TRY IT:
What lines in the listing include "SQUARE"? Return a copy of each.

RECORDS SHOWN:
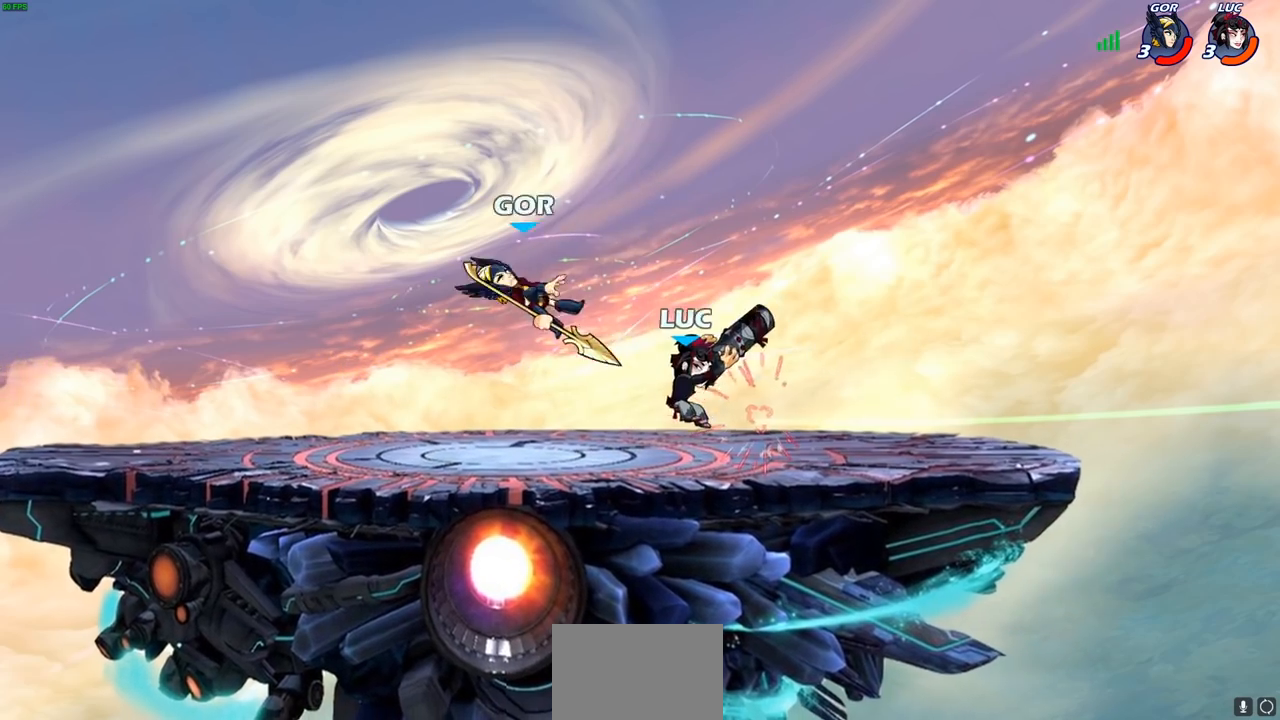
{"buttons": [], "left_stick": "center", "right_stick": "center", "events": [[33, "left_stick", "left"], [83, "CROSS", "down"], [167, "CROSS", "up"], [167, "SQUARE", "down"], [167, "right_stick", "down-left"], [200, "R1", "down"], [200, "R2", "down"], [200, "SQUARE", "up"], [233, "right_stick", "center"], [300, "R1", "up"], [300, "R2", "up"], [383, "left_stick", "center"]]}
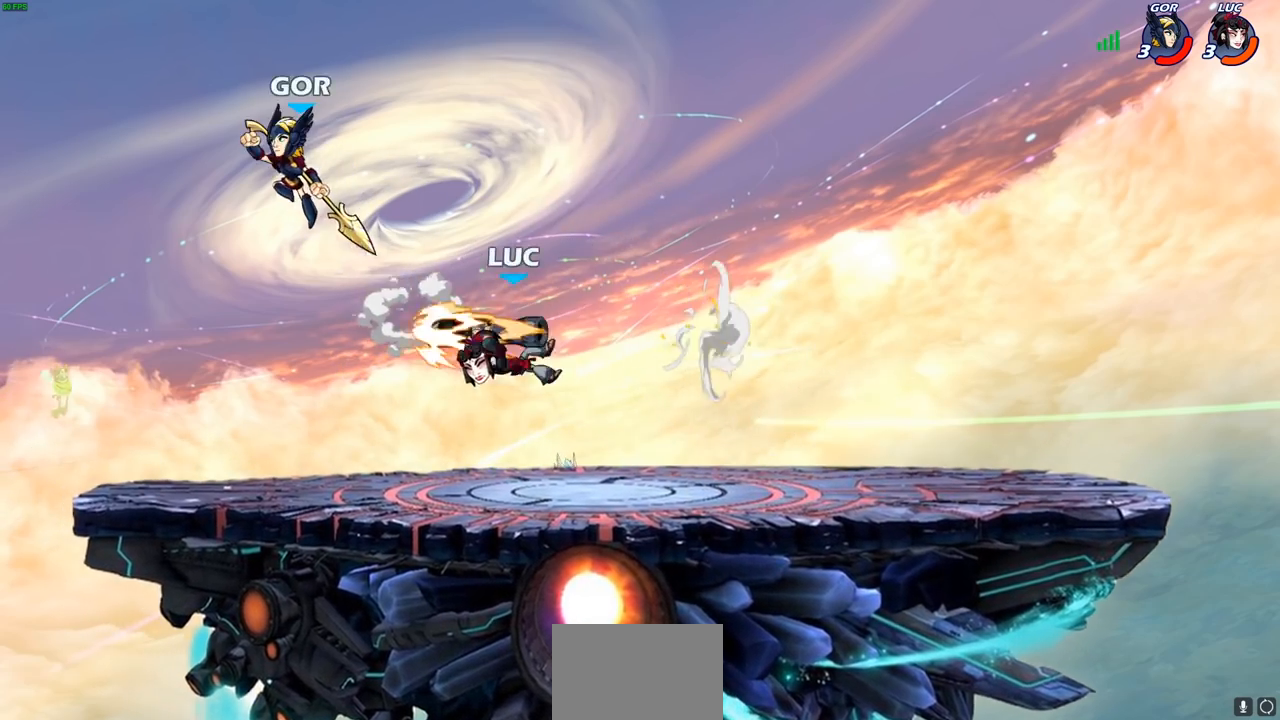
{"buttons": [], "left_stick": "left", "right_stick": "center", "events": [[117, "left_stick", "right"], [333, "R1", "down"], [333, "R2", "down"], [500, "R1", "up"], [500, "R2", "up"], [500, "left_stick", "left"]]}
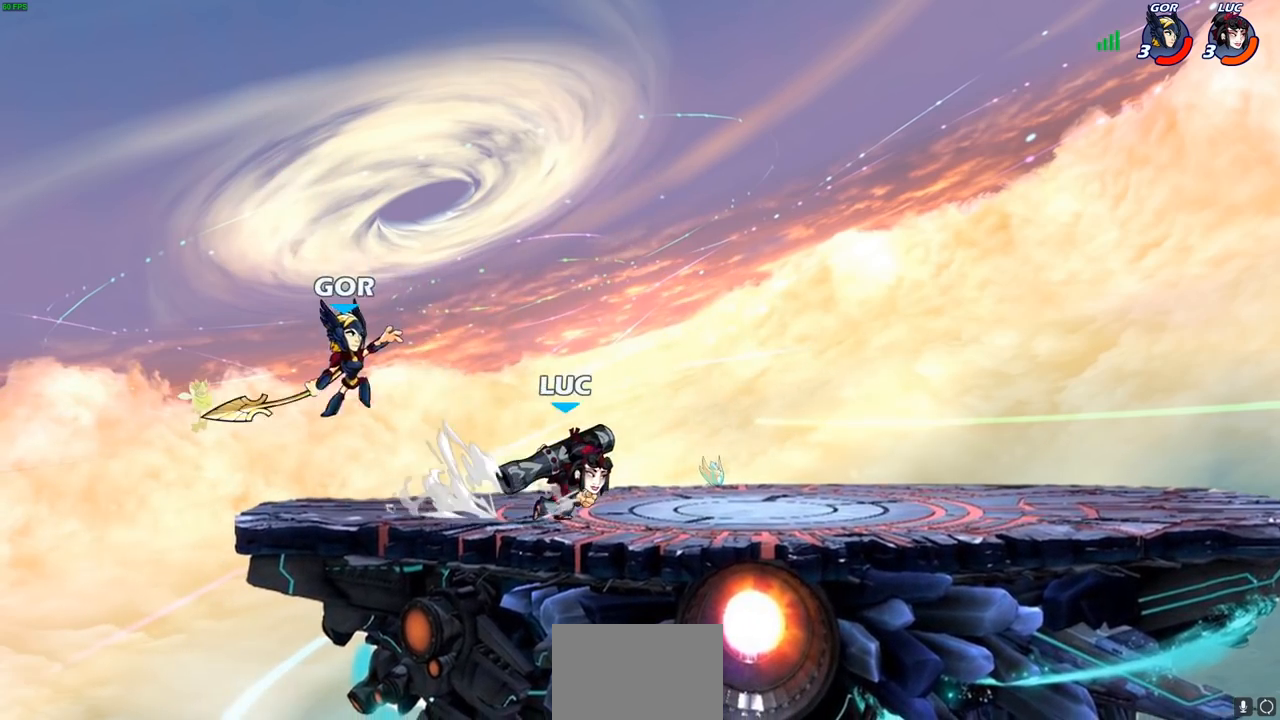
{"buttons": [], "left_stick": "center", "right_stick": "center", "events": [[17, "SQUARE", "down"], [117, "SQUARE", "up"], [267, "left_stick", "center"]]}
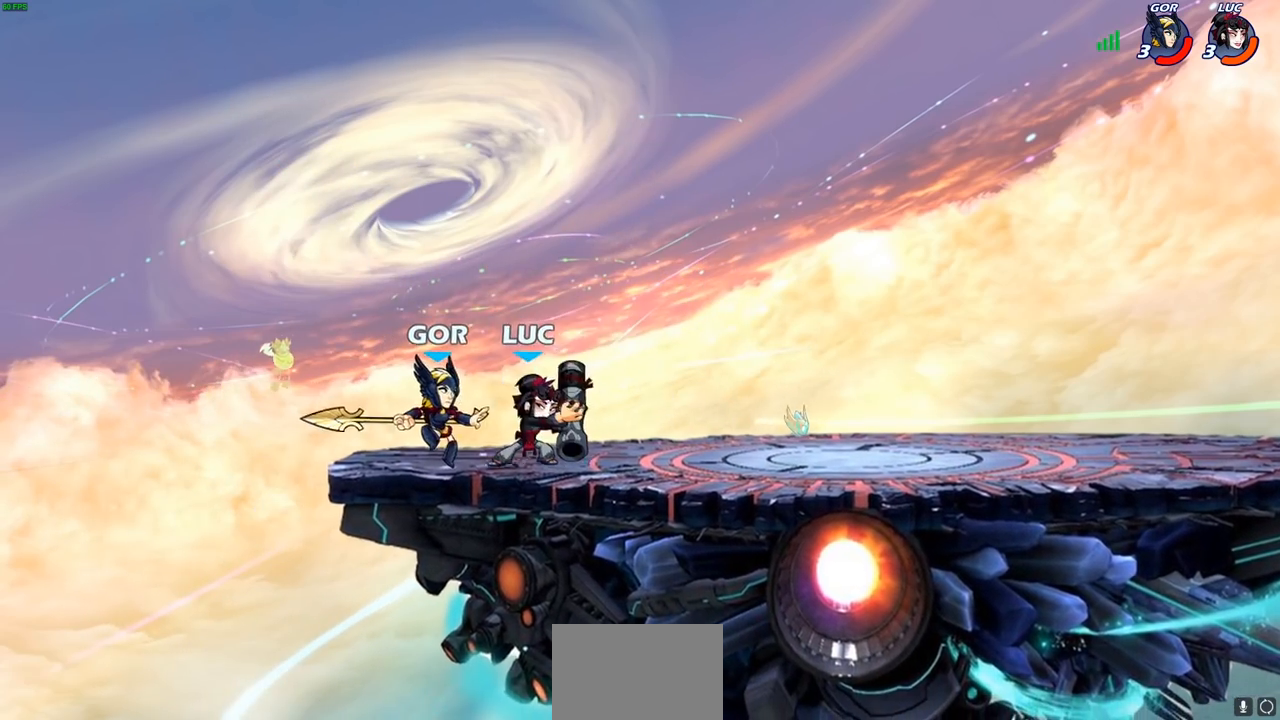
{"buttons": [], "left_stick": "center", "right_stick": "center", "events": [[17, "left_stick", "right"], [117, "CROSS", "down"], [217, "R2", "down"], [250, "CROSS", "up"], [250, "R1", "down"], [250, "left_stick", "up-right"], [400, "R1", "up"], [400, "R2", "up"], [400, "left_stick", "center"]]}
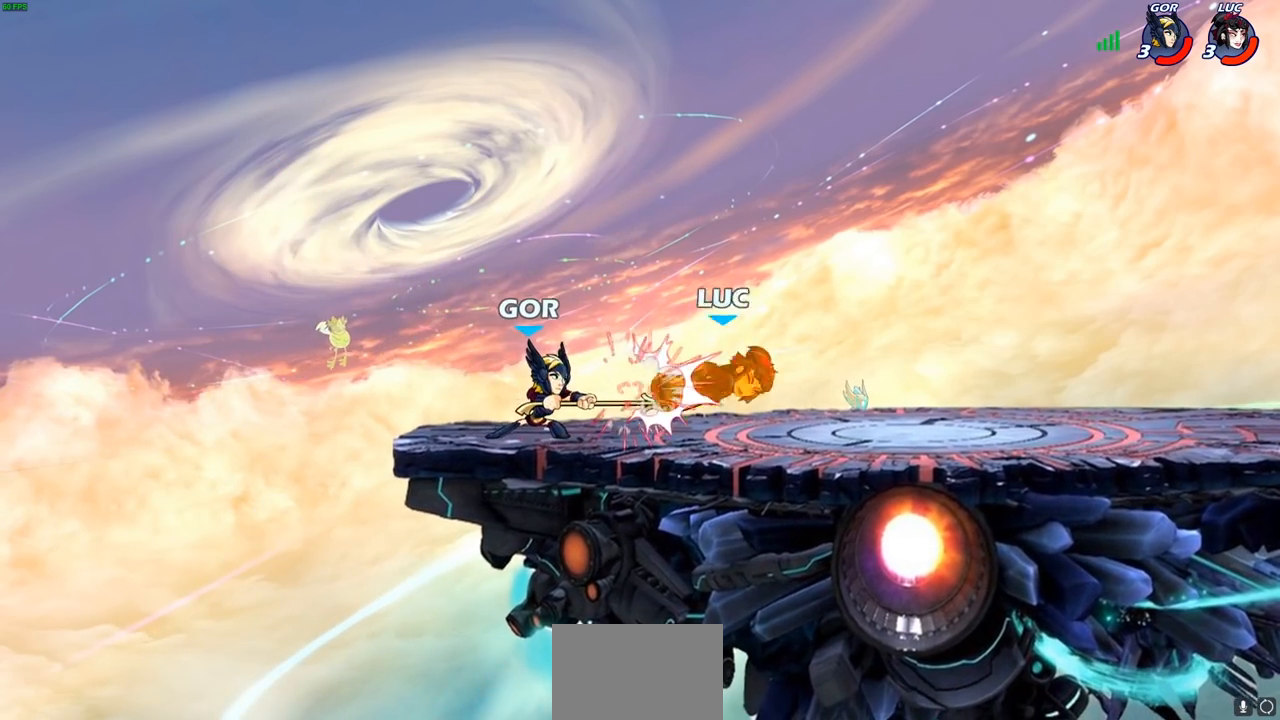
{"buttons": ["R2"], "left_stick": "down-left", "right_stick": "center", "events": [[67, "left_stick", "right"], [183, "CROSS", "down"], [350, "CROSS", "up"], [433, "left_stick", "down-left"], [483, "R2", "down"]]}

ANSWER FOR THIS EXERCISE:
{"buttons": [], "left_stick": "center", "right_stick": "center", "events": [[33, "left_stick", "left"], [83, "CROSS", "down"], [167, "CROSS", "up"], [167, "SQUARE", "down"], [167, "right_stick", "down-left"], [200, "R1", "down"], [200, "R2", "down"], [200, "SQUARE", "up"], [233, "right_stick", "center"], [300, "R1", "up"], [300, "R2", "up"], [383, "left_stick", "center"]]}
{"buttons": [], "left_stick": "center", "right_stick": "center", "events": [[17, "SQUARE", "down"], [117, "SQUARE", "up"], [267, "left_stick", "center"]]}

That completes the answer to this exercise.